In 2009 I graduated form IU school of Medicine with a medical degree, and spent the next three years in Nashville at the Vanderbilt Children’s Hospital practicing to become a pediatrician.

I’ve always loved pediatrics. Kids motivate me. They give me energy. I can be having a really lousy day… the barometer is dropping, I have a headache, or a thirty hour pediatric shift ahead of me (of course, not allowed these days), and a be completely recharged by a smiling 6 month old eating his hand and talking non-sense. It’s truly a reciprocol relationship. I make them feel better, they help me feel better.

Don’t get me wrong, I like adults too, and in fact, rely on them to do my job effectively. Specifically, my relationship with parents is a critical bond that helps me communicate, treat, and prevent pediatric illness. But treating kids is my passion, allowing me sleep soundly at night and wake up energized in the morning.

After studying since I was a fetus (or seems like), with 4 years of undergraduate training, 4 years of medical school training, 3 years of residency, 4 certifying examinations (including my Pediatric Boards, still pending the results), and a heap of student debt, I have finally started my venture as a licenced pediatrician, capable of making treatment decisions and dolling out pediatric advice on my own. Liberating! A little frightening… but I have confidence in my training and work ethic that I will be a really great doctor. Not a good one. A great one. Cocky? Mmmm… I don’t think so. Kids are too important to have a mediocre pediatrician. You want a great one, and I worked really hard to be just that. Don’t worry, I promise I am still humble and will always admit when I am in over my head or just plain don’t know. I’m thinking this is ok for a doctor to admit, and that even great doctors don’t know everything.
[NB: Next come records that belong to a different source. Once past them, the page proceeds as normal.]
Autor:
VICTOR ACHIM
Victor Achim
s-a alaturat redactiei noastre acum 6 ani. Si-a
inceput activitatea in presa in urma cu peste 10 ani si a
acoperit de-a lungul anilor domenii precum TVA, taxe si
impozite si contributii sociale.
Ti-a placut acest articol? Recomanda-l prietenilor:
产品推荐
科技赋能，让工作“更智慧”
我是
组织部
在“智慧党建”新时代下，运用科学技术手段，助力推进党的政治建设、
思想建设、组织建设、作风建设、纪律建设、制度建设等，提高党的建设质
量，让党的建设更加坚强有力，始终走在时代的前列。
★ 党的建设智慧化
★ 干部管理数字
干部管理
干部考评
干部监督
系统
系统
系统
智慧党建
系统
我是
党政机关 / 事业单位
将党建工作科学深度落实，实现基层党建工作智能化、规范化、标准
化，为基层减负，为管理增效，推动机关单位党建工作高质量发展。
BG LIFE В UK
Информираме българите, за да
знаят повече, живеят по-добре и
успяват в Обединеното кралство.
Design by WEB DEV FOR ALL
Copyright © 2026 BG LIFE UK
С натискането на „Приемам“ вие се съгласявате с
I accepted my first job with Hendricks Regional Hospital taking care of their sick Pediatric population, newborn nursery, and special care nursery. It’s a fantastic job… interesting, exciting, busy, but still lets me spend time with my families and patients for them to ask questions and get the answers they deserve.

But more importantly, my job does not have me working the 80 hours/week that I have grown accustomed to over the past three years during residency! I have time. With a baby on the way, I am sure, some of this precious resource will be diverted. But, over the last three months, I have really cherished these moments talking with other parents and educating them about the field I love.
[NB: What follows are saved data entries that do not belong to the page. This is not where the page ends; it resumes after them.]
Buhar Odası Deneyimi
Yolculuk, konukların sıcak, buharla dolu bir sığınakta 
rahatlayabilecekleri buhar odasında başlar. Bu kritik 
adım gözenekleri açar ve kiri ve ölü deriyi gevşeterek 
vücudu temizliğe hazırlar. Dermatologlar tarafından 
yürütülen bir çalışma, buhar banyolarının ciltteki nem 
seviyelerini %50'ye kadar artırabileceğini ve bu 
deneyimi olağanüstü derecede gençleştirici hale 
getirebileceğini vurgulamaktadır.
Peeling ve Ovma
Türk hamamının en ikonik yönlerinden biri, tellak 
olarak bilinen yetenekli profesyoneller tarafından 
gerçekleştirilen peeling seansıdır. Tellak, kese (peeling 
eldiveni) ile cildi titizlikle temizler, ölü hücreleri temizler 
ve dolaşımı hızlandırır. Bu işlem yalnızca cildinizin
I focused these efforts initially using my Twitter account @IndyPedsDoc, and garning a few followers (thanks to my sister and wife for getting my name out). Admittedly, most of the posts are ‘re-tweets’ or quotes from other sources, with me adding my own spin on the title.
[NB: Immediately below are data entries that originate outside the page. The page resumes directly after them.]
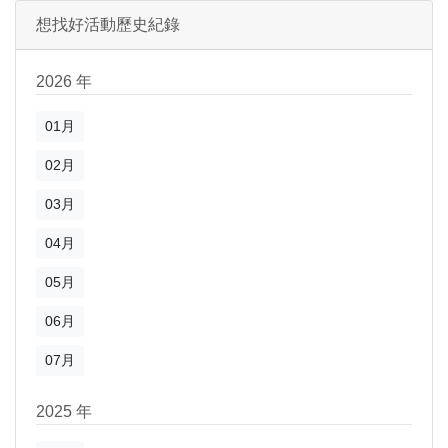
想找好活動歷史紀錄
2026 年
01月
02月
03月
04月
05月
06月
07月
2025 年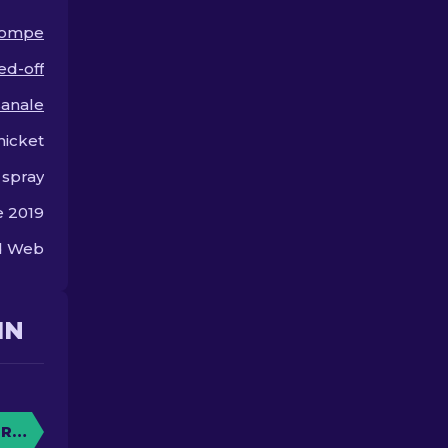
expérience de jeu.
 Pompe
ed-off
sanale
hicket
 spray
 2019
ed Web
IN
RE CAISSE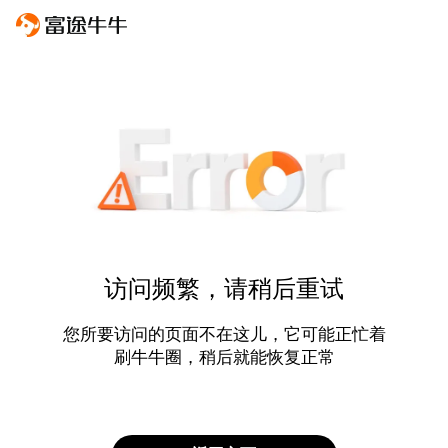
访问频繁，请稍后重试
您所要访问的页面不在这儿，它可能正忙着
刷牛牛圈，稍后就能恢复正常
But I have more to say! Hence, this blog. We’ll see how this evolves, but for now, I am intending to focus this time on advertising current pediatric trends, research, and knowledge and occasionally mixing in my own thoughts and opinion. I really hope that what I post has relevance specifically towards issues that are confusing, controversial, or unknown to my followers. I am also motivated by Dads (being a male myself), and hope for this to be a resource that they can feel comfortable looking towards…although I think I only have 1-2 male followers on my IndyPedsDoc twitter account. It’s a work in progress.

Most of all, I hope this to be helpful. A few friends (now parents) have already begun texting me pictures of their kids’ rashes etc asking for my advice, and always apologetic to be taking my time.

To this, I always reply, that it is an honor to be entrusted with taking care of your loved one, and as mentioned above, I love my job.